◆ Problem to work on: Report back the lines in this listing that carry the string "protein".

◆ Data shown:

>>>>>

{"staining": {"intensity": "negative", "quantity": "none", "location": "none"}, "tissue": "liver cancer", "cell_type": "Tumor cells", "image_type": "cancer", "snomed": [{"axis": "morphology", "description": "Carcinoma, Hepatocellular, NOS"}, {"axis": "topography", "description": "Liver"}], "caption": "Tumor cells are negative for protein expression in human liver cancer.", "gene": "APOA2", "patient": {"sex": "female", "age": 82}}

<<<<<
>>>>>

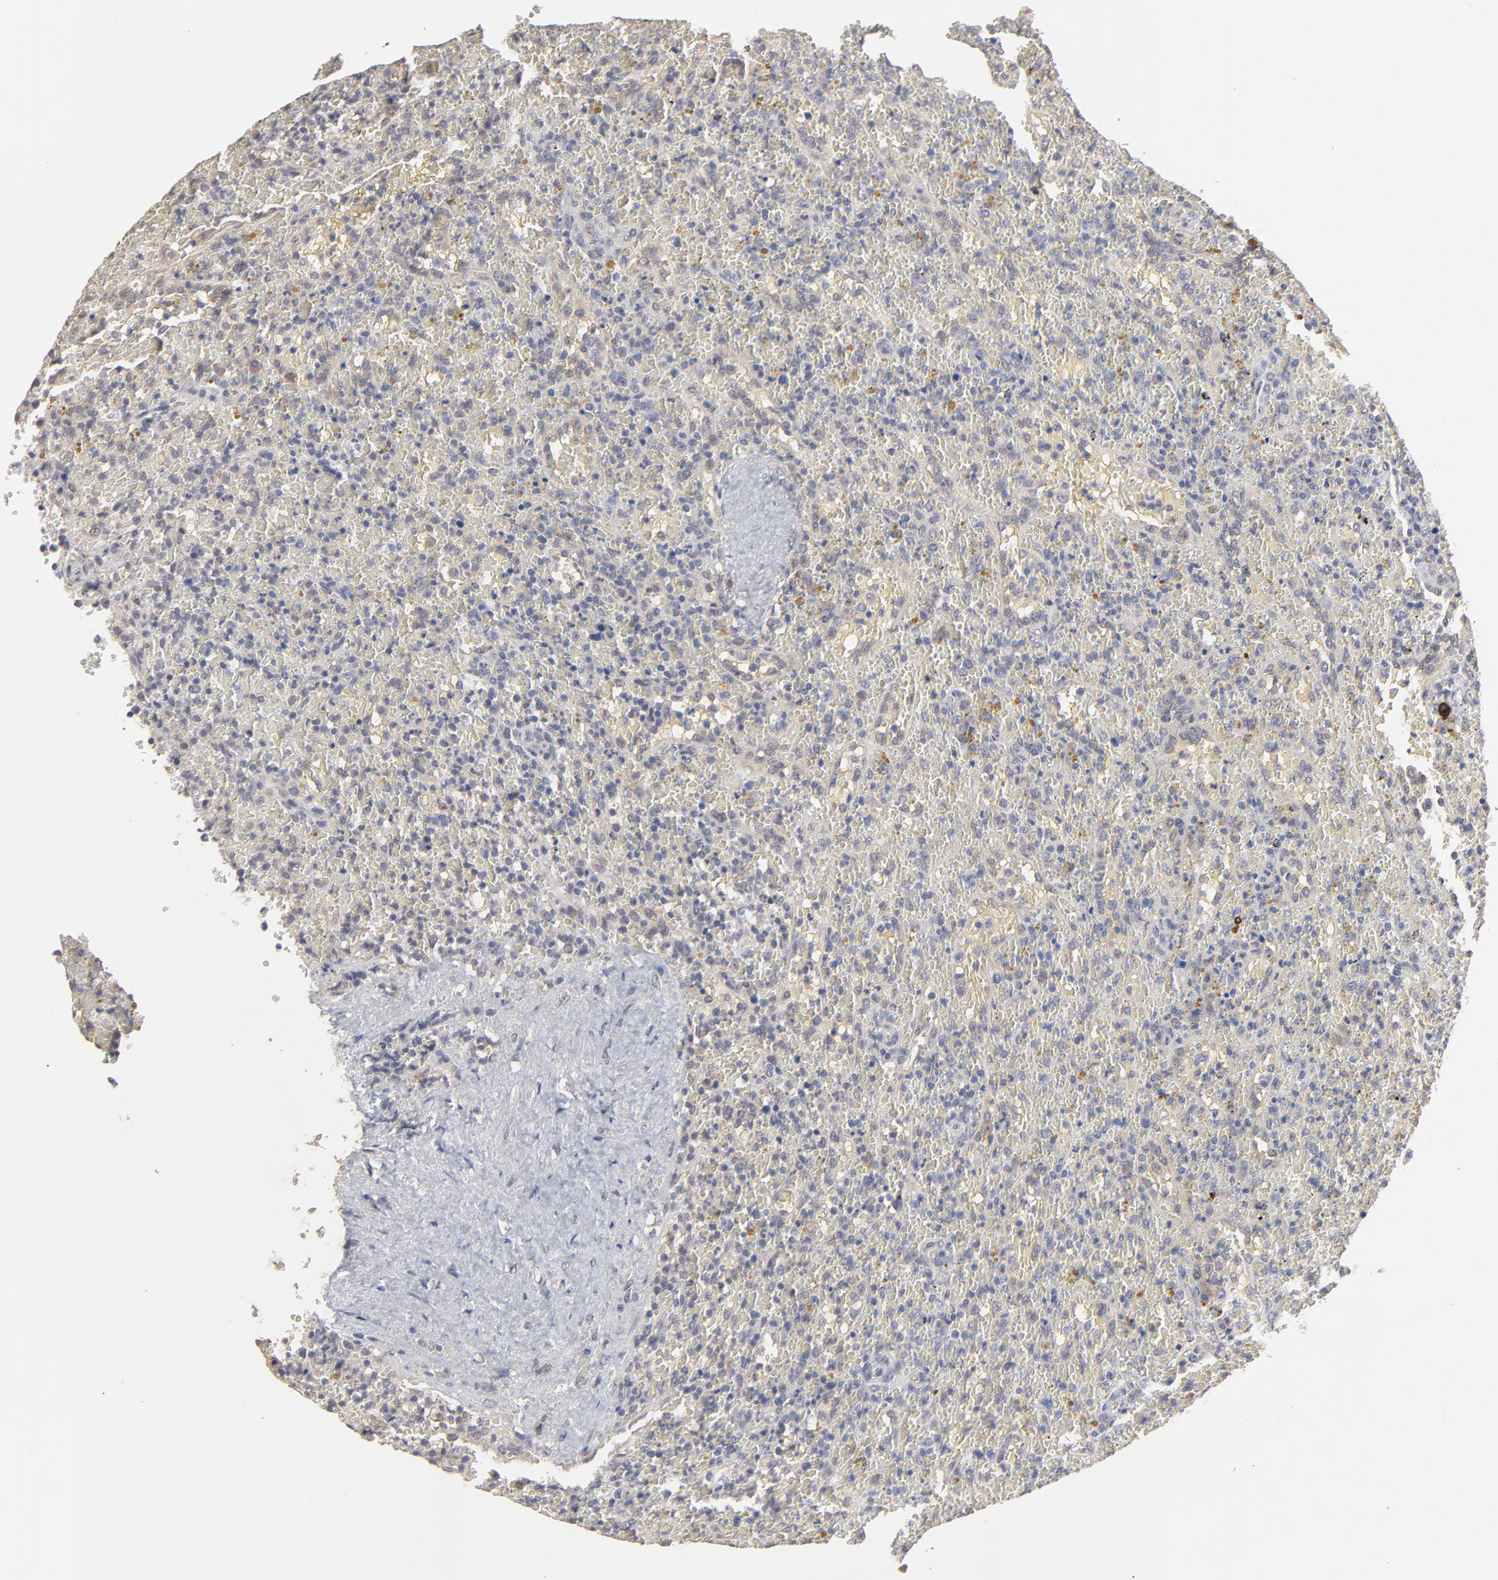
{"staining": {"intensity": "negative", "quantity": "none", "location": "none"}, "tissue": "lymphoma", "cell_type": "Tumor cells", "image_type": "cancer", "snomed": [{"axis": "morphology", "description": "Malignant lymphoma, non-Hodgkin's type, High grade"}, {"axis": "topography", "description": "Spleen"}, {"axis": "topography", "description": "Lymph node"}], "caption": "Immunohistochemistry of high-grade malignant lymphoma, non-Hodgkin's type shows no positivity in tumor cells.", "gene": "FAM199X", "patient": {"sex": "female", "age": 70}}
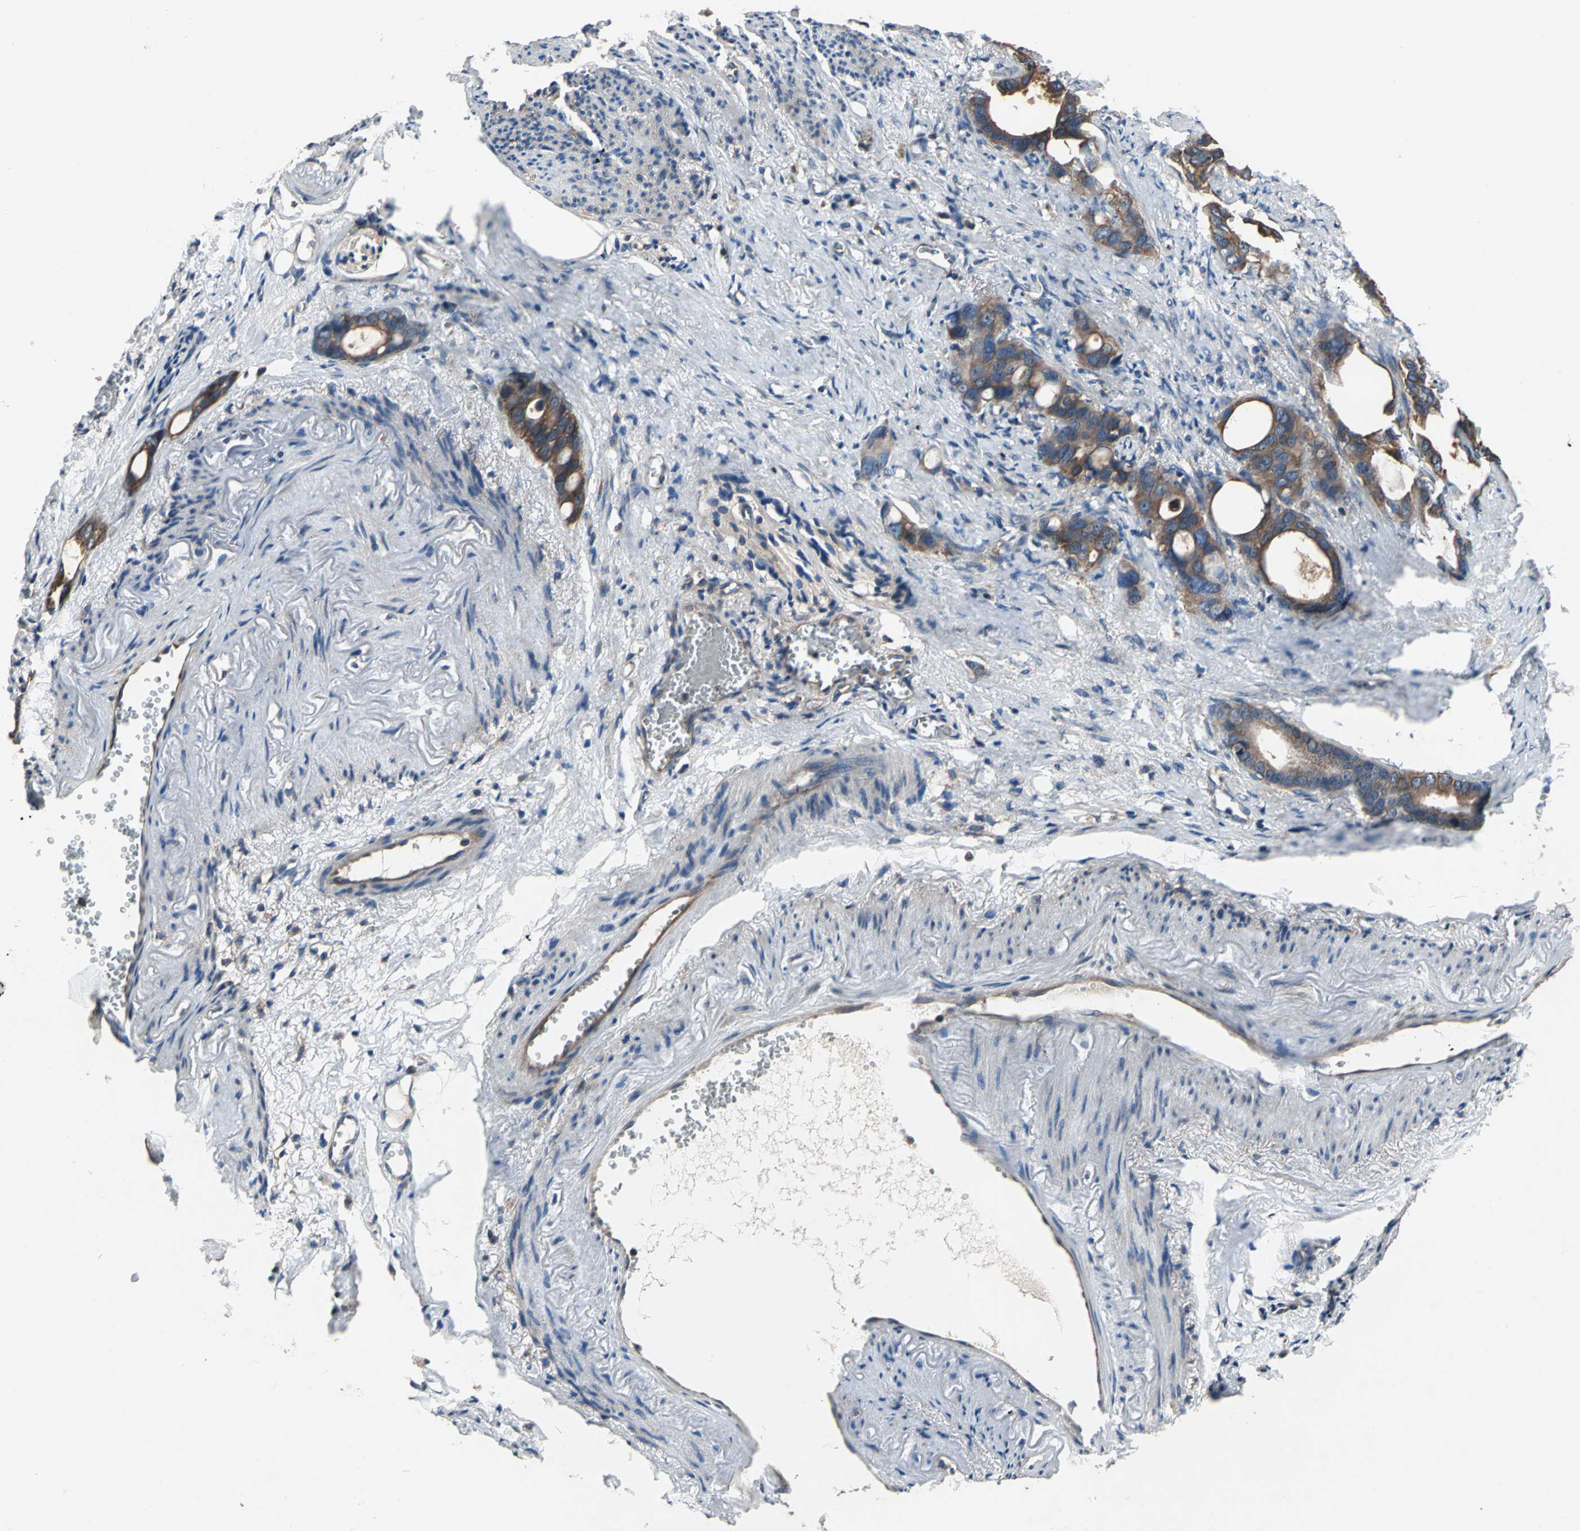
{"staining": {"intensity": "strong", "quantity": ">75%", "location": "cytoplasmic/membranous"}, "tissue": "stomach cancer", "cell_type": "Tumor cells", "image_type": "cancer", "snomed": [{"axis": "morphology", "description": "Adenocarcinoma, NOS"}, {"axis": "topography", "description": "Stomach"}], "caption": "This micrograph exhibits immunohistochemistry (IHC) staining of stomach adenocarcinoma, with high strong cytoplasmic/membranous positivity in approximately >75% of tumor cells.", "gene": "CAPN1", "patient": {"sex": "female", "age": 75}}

<<<<<
>>>>>

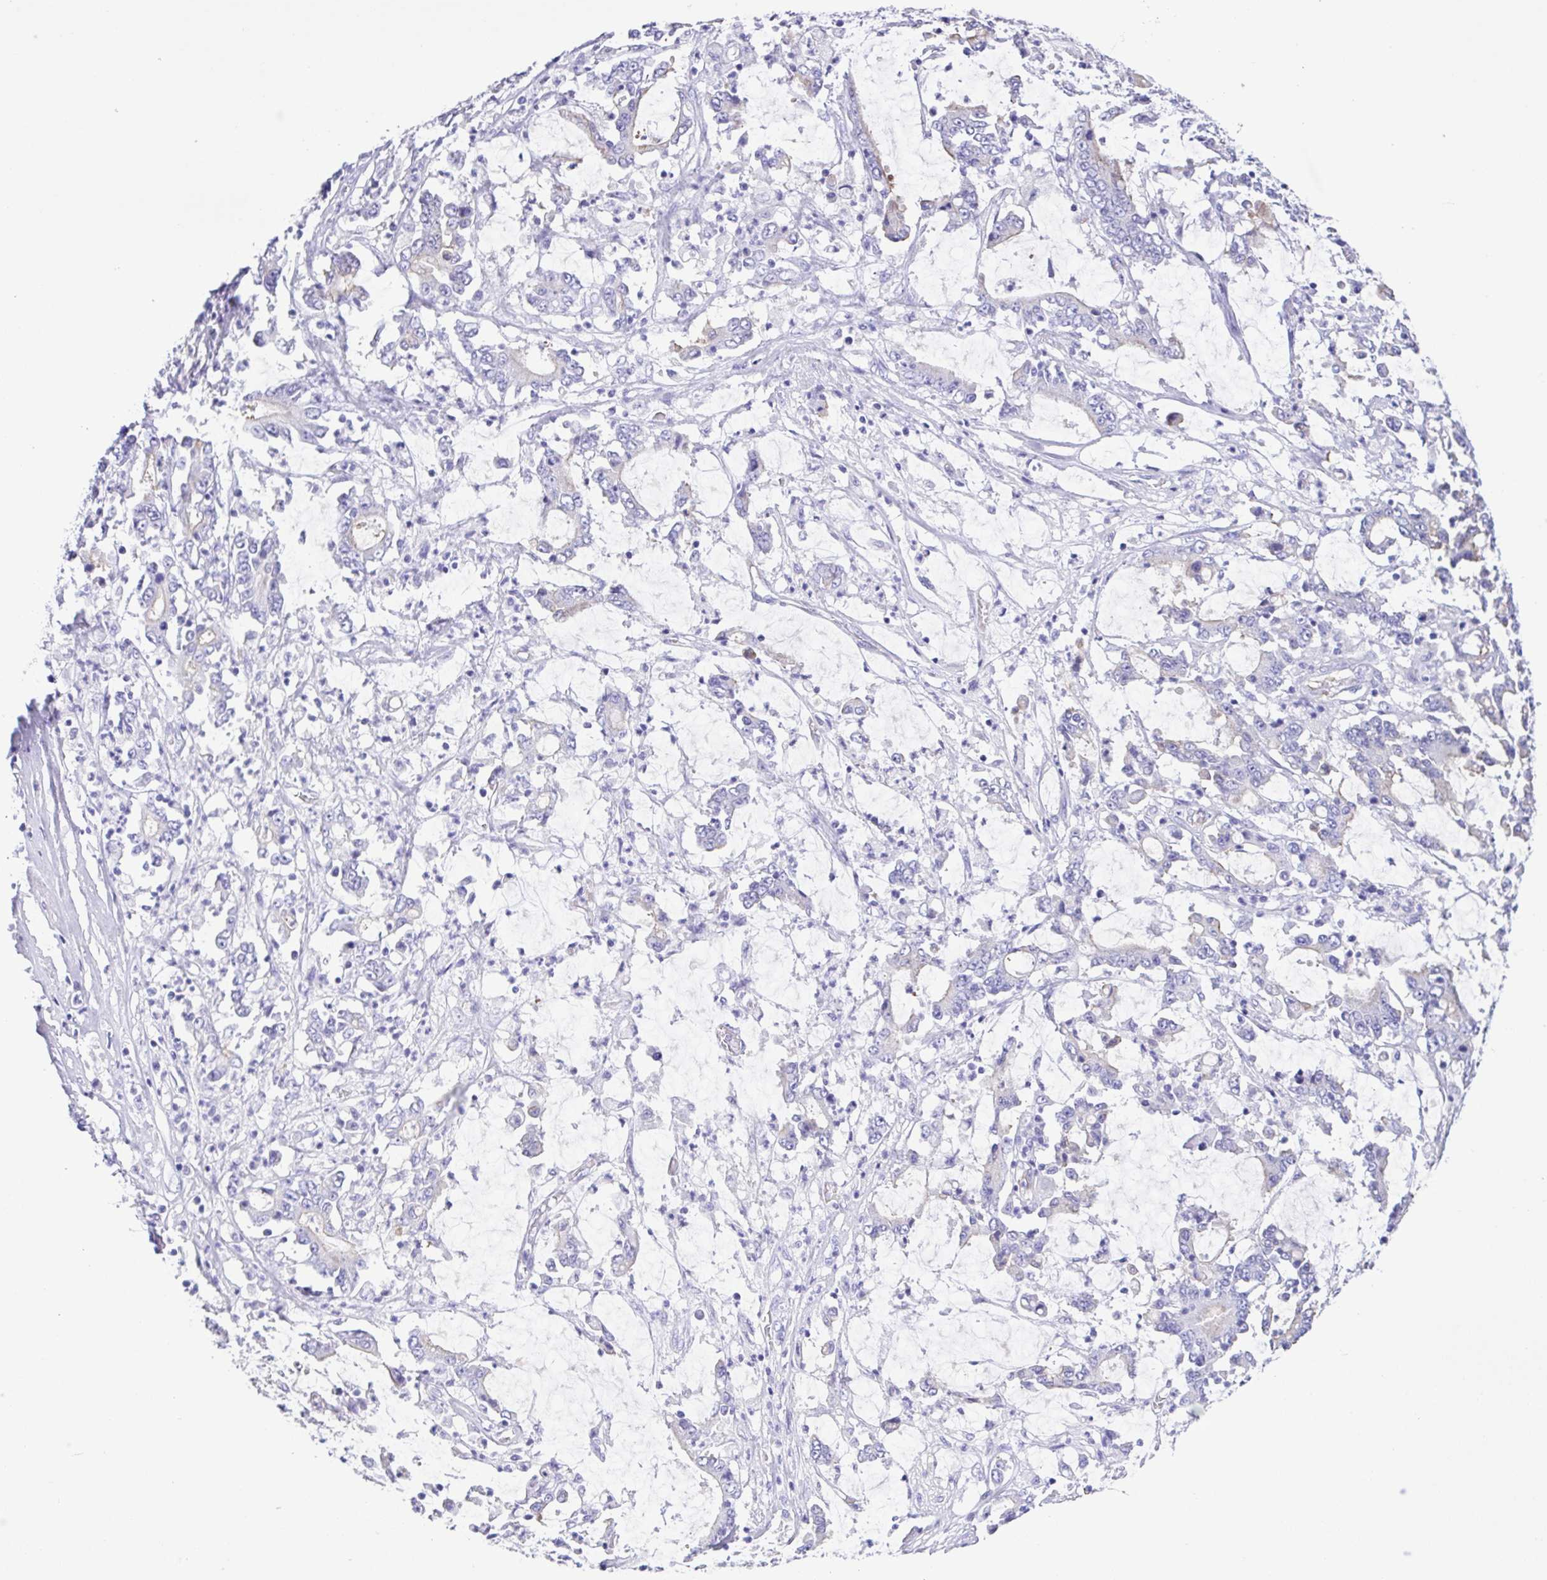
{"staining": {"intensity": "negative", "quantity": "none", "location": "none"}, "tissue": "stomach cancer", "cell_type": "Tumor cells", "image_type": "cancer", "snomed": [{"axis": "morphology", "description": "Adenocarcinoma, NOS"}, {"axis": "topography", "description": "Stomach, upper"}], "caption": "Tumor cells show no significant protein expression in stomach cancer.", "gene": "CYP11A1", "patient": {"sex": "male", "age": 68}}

<<<<<

◆ Response for this exercise:
{"staining": {"intensity": "negative", "quantity": "none", "location": "none"}, "tissue": "liver cancer", "cell_type": "Tumor cells", "image_type": "cancer", "snomed": [{"axis": "morphology", "description": "Carcinoma, Hepatocellular, NOS"}, {"axis": "topography", "description": "Liver"}], "caption": "Tumor cells are negative for protein expression in human liver cancer.", "gene": "APOA2", "patient": {"sex": "female", "age": 82}}
{"staining": {"intensity": "negative", "quantity": "none", "location": "none"}, "tissue": "stomach cancer", "cell_type": "Tumor cells", "image_type": "cancer", "snomed": [{"axis": "morphology", "description": "Adenocarcinoma, NOS"}, {"axis": "topography", "description": "Stomach, upper"}], "caption": "Tumor cells show no significant protein expression in stomach cancer.", "gene": "CYP11A1", "patient": {"sex": "male", "age": 68}}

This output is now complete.